• **What you need to do**
Copy every line of the following data word for word, without changing anything.
--- Listed entries Enclosed Below ---
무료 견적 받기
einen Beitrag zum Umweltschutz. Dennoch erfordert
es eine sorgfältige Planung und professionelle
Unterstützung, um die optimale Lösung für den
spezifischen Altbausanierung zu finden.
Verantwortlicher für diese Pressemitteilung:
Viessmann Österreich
--- End of Enclosed Listed entries ---
• **Written solution**
무료 견적 받기
einen Beitrag zum Umweltschutz. Dennoch erfordert
es eine sorgfältige Planung und professionelle
Unterstützung, um die optimale Lösung für den
spezifischen Altbausanierung zu finden.
Verantwortlicher für diese Pressemitteilung:
Viessmann Österreich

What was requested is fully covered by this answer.